With no more quilts or blankets on hand, Juliana used several of Ben’s heavy flannel shirts to cover little Joshua.

Satisfied that her baby was safe, Rose-of-Sharon slept.

Juliana sat quietly through the morning, her mood introspective.

At half past one that afternoon, the men returned, chilled and red-faced from the brisk wind, and Ben took over the care of his wife and son.

Juliana wore Lincoln’s coat, and as they stood in front of the cabin door, he carefully did up the buttons, his gloved hands, smelling of hay, lingering on the collar, close against her face.

“Tom will ride to town and ask after the justice of the peace,” he said, “if you’re agreeable to that.”

Juliana gazed up at him. She had not had time to fall in love with this man—he certainly hadn’t swept her off her feet, not in the romantic sense, anyway—but she respected him. She
liked
him.

Was that enough?

It seemed that someone else spoke up in her place. “I’m agreeable,” she said.

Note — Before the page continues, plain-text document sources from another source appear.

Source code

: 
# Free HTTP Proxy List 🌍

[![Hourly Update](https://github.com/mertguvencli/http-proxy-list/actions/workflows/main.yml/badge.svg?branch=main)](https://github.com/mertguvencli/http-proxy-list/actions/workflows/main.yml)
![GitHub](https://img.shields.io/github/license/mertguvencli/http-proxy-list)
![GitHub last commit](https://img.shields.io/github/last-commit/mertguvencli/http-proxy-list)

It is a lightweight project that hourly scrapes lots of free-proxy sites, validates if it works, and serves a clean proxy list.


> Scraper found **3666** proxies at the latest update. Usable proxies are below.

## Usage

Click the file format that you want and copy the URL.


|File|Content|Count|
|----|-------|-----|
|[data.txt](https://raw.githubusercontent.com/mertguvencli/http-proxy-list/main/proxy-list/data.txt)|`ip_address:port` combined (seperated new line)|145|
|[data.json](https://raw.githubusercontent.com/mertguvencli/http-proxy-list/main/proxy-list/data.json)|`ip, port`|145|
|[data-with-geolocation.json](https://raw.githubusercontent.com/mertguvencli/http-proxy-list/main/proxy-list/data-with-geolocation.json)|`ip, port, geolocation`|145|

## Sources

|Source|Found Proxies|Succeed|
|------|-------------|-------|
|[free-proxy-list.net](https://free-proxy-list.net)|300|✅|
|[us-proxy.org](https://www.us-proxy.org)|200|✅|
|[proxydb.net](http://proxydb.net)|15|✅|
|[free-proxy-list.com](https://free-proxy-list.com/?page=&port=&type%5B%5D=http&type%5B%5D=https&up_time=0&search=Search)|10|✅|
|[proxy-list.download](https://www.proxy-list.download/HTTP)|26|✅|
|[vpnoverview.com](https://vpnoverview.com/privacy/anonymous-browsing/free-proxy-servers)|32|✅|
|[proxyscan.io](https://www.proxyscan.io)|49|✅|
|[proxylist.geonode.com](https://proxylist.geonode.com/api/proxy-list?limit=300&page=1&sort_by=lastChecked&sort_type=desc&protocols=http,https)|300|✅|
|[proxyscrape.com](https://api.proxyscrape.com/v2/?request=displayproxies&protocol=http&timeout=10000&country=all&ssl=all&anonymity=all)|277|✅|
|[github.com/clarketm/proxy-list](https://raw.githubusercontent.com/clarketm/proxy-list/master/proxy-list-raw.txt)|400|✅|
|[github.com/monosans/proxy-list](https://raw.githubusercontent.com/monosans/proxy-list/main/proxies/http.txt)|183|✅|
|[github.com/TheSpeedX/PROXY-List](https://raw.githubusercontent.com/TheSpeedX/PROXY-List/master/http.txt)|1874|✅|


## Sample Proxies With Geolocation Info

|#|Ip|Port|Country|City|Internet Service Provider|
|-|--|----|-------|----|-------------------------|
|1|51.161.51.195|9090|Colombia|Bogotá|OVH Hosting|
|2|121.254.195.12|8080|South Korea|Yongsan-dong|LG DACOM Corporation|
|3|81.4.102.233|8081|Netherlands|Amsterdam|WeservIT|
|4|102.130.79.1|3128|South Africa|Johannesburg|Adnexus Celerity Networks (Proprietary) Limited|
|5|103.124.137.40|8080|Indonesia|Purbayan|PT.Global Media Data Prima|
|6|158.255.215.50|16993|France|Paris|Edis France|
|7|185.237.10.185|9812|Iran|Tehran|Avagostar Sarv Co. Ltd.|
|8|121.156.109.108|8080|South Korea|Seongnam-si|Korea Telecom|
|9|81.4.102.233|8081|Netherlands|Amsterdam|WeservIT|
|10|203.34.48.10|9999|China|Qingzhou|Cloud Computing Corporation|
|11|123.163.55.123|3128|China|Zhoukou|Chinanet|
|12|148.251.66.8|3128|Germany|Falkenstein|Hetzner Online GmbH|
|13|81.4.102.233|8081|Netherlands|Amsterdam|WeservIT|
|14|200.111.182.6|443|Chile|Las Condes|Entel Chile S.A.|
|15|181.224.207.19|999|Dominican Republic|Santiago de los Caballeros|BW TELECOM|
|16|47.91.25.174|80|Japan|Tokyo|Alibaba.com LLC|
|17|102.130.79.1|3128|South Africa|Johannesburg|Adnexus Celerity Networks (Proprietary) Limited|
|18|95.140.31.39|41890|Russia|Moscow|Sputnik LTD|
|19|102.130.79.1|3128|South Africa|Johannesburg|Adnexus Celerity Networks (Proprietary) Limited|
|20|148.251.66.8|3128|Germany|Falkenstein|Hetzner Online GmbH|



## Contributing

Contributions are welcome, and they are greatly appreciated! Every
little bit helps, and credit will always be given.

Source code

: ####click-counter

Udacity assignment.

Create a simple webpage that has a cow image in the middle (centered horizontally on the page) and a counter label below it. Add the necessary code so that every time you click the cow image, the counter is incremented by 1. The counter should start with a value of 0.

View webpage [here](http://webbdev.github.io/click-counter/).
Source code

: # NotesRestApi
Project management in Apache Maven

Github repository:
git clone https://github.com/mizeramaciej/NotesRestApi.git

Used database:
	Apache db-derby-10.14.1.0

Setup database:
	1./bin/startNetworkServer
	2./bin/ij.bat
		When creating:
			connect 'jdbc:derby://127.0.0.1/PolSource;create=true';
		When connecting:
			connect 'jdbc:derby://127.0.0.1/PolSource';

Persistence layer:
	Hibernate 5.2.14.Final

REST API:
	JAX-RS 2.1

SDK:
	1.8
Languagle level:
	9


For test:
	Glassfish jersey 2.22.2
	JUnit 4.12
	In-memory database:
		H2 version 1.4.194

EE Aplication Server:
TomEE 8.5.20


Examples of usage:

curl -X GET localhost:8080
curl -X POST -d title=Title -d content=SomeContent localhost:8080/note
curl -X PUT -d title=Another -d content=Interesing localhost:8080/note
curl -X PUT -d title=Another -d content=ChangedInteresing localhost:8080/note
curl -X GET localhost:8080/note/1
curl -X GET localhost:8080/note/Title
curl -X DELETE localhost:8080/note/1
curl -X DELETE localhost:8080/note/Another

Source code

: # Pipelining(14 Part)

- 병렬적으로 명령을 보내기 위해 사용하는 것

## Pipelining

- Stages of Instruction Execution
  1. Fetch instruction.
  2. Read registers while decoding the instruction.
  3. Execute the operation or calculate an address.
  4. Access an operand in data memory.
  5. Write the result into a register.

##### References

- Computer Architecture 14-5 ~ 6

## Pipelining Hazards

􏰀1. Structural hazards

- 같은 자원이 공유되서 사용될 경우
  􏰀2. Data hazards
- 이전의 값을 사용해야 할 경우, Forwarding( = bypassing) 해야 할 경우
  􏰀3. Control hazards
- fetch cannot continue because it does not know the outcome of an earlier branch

His smile was so sudden, so dazzling, that it nearly knocked her back on her heels. “Good,” he said huskily. “That’s good.”

A cloud crossed an inner sun. “This—this dress—”

“Beth’s mother sent crates full of them, every so often,” he told her, his eyes gentle, perceptive. “She never got around to wearing it.”

Juliana absorbed that, nodded.

Lincoln took her hand. “Let’s get that Christmas tree set up,” he said with a laugh, “before Gracie pesters me into an early grave.”

Minutes later, while Juliana and the children took boxes of delicate ornaments from the shelves of a small storage room off the parlor, Lincoln went to the woodshed to get the tree, Joseph right on his heels.

It was so big that it took both of them to wrestle it through the front door, its branches exuding the piney scent Juliana had always associated with Christmas.

Billy-Moses and Daisy stared at the tree in wonder, huddled so close together that their shoulders touched, and holding hands. Juliana remembered Mr. Philbert, and knew in a flash of certainty that he would come for them one day soon.